Many believe that tools such as Slack are first in line to be profoundly transformed by generative AI, which can produce texts, images and sounds on request in everyday language.
Originally designed to facilitate teamwork and internal communication, Slack, along with its equivalents such as Teams from Microsoft, have rushed out new versions supercharged by AI to act as something close to an online assistant.
"When I got back from my two-week vacation this summer, I had mountains of messages from customers and colleagues to catch up on," Jones said.
"I asked 'Slack AI' to summarize everything and in two hours I was up to date, instead of spending a whole day, or even the week."
She said this recourse to new AI tools works for summarizing all types of content or for fully automating complicated administrative tasks, like approving expenses or connecting users to in-house expertise.
- Won’t 'reinvent the wheel' -
For the time being, Slack has no plans to develop its own language model, the systems at the heart of generative AI that have made OpenAI a household name.
"We don't feel we need to reinvent the wheel," Jones joked, while reserving the possibility of one day designing a more specialized model.

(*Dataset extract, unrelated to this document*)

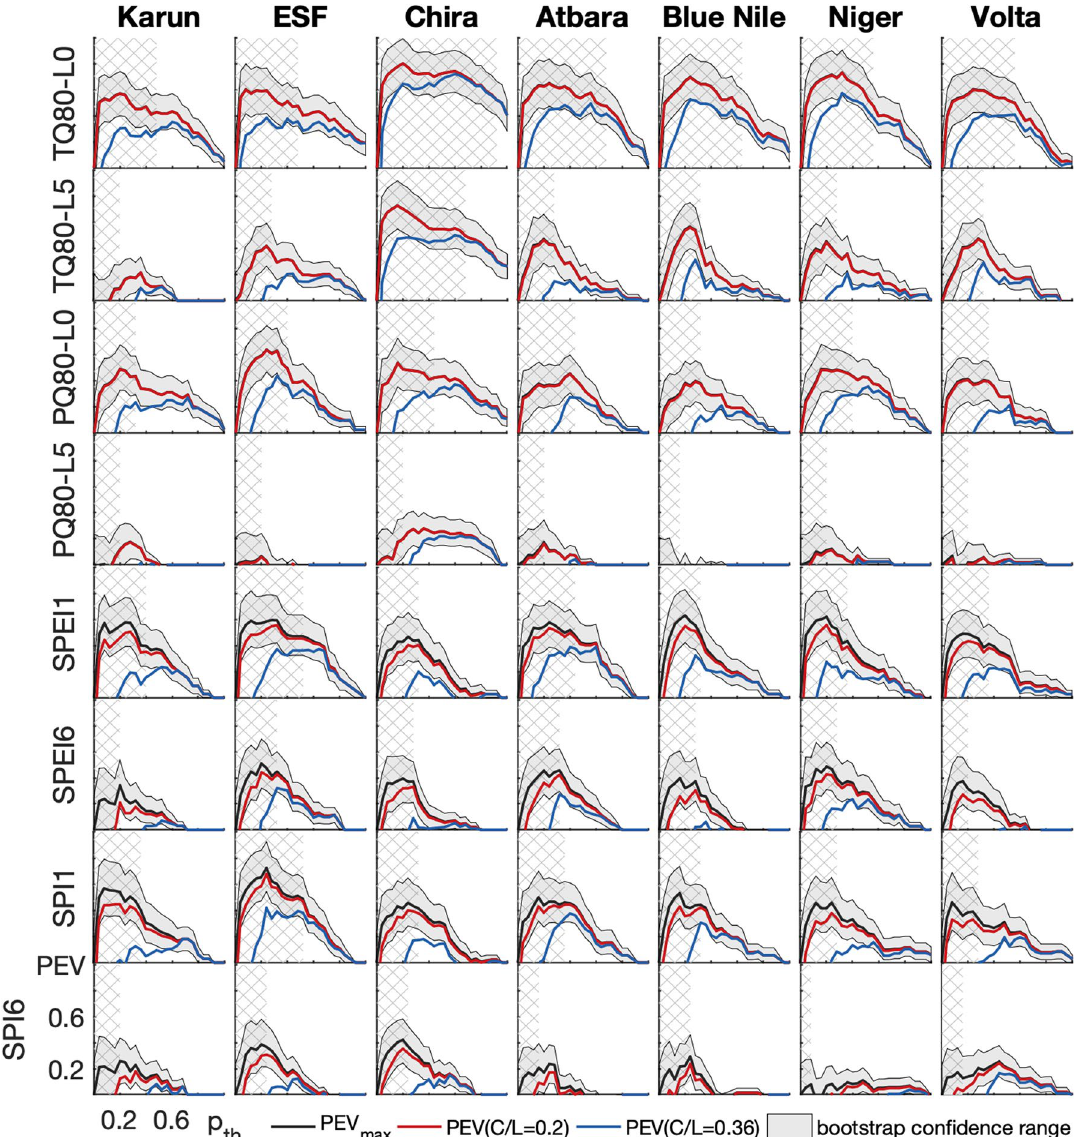
Figure 5. Maximum potential economic value as a function of probability threshold. PEV max of SEAS5 with reference ERA5 is depicted for extreme events of the seven river basins for rainy seasons of the hindcast period 1981-2016 (black line). The uncertainty of the estimation of PEV max is assessed with the confidence range between the 10% and 90% quantiles of bootstrap resampling (shaded area). The red and blue lines denote the PEV for cost-loss ratios of 0.2 and 0.36, respectively. The extreme events include T > Q 80 and P > Q 80 for leadmonths 0 (L0) and 5 (L5), as well as SPEI < − 1 and SPI < − 1 for aggregation scales over one (SPI1/SPEI1) and 6 months (SPI6/SPEI6). The cross-hatched area further represents where the hit rate H > 0.5 to base the choice of p th on the event maximization criterion. Note: From its definition, PEV max represents the PEV when the cost-loss ratio C / L is equal to the climatological frequency of the event (see Equation 2), as in this special case both options of never or always acting create the same expense. Climatology can not advise the decision maker and any forecast is of maximum value. The climatological frequency of a Q80-event and SPI/SPEI < − 1 is 0.2 and 0.159, respectively. Therefore, PEV ( C / L = 0.2 ) (red line) and PEV max (black line) for the Q80-events overlap and accordingly cannot be seen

On an even more distant horizon, Slack may one day develop highly personalized AI agents, sort of digital secretaries that know users down to their most personal detail.
"It is definitely a plausible future. And, look, I have a family, I work, it's very busy... Isn't it amazing to think that a system can track all of it in one place?"
"But it's gonna take time" to make people comfortable to do that, she said.
"I think there's a possibility and desire, but the trust boundary is going take a while for us to get there."